My 1 hp Rikon does not like the heavy wheels from D Way. It moans and groans worse than I do when starting up. I do make a point to hit the heel of the tool I am sharpening on the wheel to get it to stop. It spins for a very long time after I turn it off.

robo hippy
 
My 1 hp Rikon does not like the heavy wheels from D Way. It moans and groans worse than I do when starting up. I do make a point to hit the heel of the tool I am sharpening on the wheel to get it to stop. It spins for a very long time after I turn it off.

robo hippy
You have 1 or 2 of those 17 lb wheels?
 
I do make a point to hit the heel of the tool I am sharpening on the wheel to get it to stop. It spins for a very long time after I turn it off.

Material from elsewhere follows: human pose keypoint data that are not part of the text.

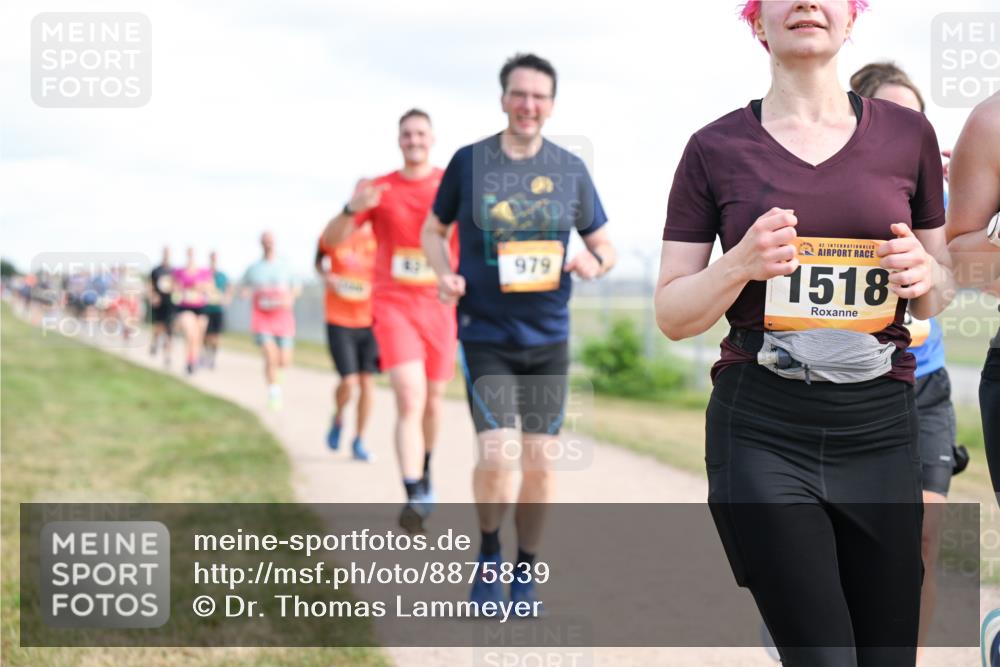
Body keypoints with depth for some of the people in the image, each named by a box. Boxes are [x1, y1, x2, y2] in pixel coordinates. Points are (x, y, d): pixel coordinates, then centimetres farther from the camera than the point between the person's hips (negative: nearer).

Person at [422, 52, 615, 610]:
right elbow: (434, 230, 12)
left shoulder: (571, 170, 2)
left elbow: (605, 246, 11)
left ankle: (525, 577, 24)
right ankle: (489, 553, 15)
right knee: (495, 457, -14)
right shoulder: (469, 161, -1)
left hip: (549, 338, 2)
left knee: (540, 463, 4)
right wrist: (444, 272, -9)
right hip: (485, 336, -2)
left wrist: (593, 262, -13)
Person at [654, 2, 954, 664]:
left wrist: (924, 274, -7)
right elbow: (672, 316, 4)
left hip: (880, 426, 2)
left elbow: (938, 297, 16)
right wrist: (742, 262, -15)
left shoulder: (907, 133, 7)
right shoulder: (716, 149, 2)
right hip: (763, 432, -2)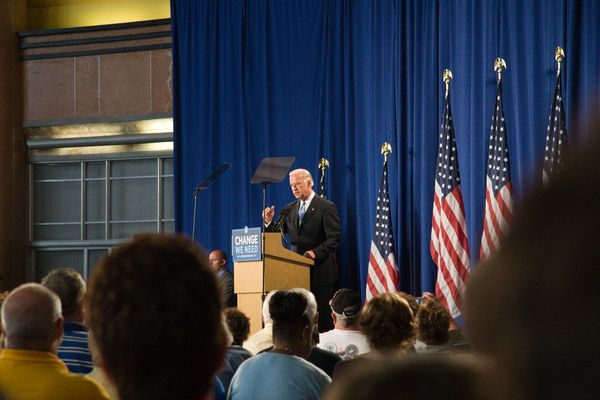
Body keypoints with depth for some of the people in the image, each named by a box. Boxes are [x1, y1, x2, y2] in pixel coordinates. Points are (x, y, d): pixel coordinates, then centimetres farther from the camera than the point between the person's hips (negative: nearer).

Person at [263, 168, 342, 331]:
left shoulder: (326, 207, -3)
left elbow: (334, 238, -10)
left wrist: (315, 252, -22)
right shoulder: (289, 209, 14)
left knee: (322, 316, -4)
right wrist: (269, 222, -8)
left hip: (320, 272, -5)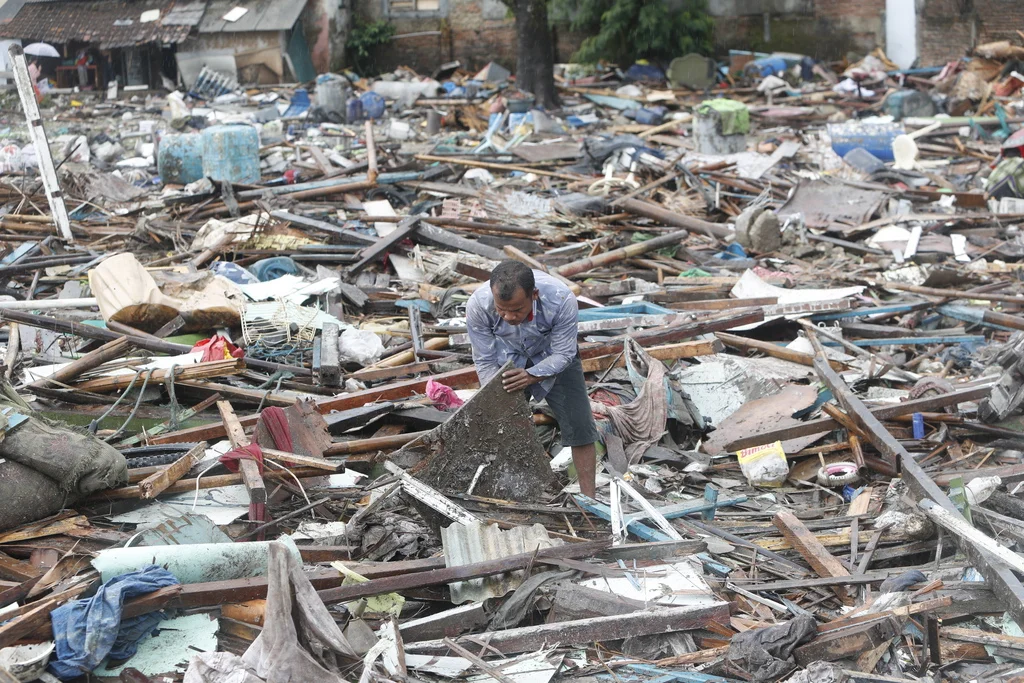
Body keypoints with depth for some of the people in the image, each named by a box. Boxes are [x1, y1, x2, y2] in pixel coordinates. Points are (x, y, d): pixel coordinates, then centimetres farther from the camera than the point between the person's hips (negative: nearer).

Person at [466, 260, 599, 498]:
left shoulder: (562, 300, -39)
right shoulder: (477, 306, -35)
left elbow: (563, 354, -25)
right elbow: (486, 362, -20)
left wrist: (531, 376, -42)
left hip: (553, 357, -1)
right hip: (507, 360, 1)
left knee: (579, 425, -6)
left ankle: (588, 498, 5)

I found what works for me to slow down and stop the wheel is a piece of soft maple wood maybe 1.5”x8”x1/2” thick. When turning the grinder off, I hold the piece of wood against the inside of the CBN wheels right behind the rim. (I use the WTW mega square aluminum wheels).

The friction against the aluminum stops the wheel quickly. I don’t know how this would work with the heavier steel CBN wheels.

I miss my grinder that had an internal brake.